The cost of catastrophe: Why putting a price-tag on disaster is our best protection
By Catherine Gamper, OECD Public Governance Directorate
OECD countries have gotten much better at preparing for and responding to disasters, and fatality rates have gone down. What we’re not so good at, however, is reducing the economic fallout from natural disasters. Because of budgetary constraints, countries give investment in risk prevention less priority, and the cost of disaster is mounting.
Minimising disaster-related costs requires knowledge about the type of hazards that are common in a certain area, the likelihood they will occur, and the intensity their occurrence is expected to be. OECD countries have the technical capacity to understand well-established hazards. Results of such hazard analyses are widely available online thanks to high-resolution mapping tools.

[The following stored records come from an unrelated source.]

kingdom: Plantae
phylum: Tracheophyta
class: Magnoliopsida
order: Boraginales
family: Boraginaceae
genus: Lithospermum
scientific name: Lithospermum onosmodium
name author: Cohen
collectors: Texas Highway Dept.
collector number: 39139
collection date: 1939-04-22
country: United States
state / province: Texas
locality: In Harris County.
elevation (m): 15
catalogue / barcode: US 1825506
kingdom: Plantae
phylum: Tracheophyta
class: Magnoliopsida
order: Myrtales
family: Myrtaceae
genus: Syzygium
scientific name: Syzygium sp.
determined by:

Even with a better understanding of a region’s recurring hazards, though, decision-makers lack a systematic understanding of risks; that is, the extent to which identified hazards threaten and expose populations and assets such as homes, and transport and communications infrastructure to potential damage. Risk assessment includes the estimated costs that can ensue from a well-established hazard and the geographical and economic radius of damage.
When governments have poor visibility on how much damage a hazard might cause, it is hard for them to make effective policy decisions. Good-quality information about prevailing risks helps local governments make better decisions about land use: they may decide to convert built areas into grasslands that function as flood expansion zones, for instance. It also helps governments make effective investments in physical prevention measures.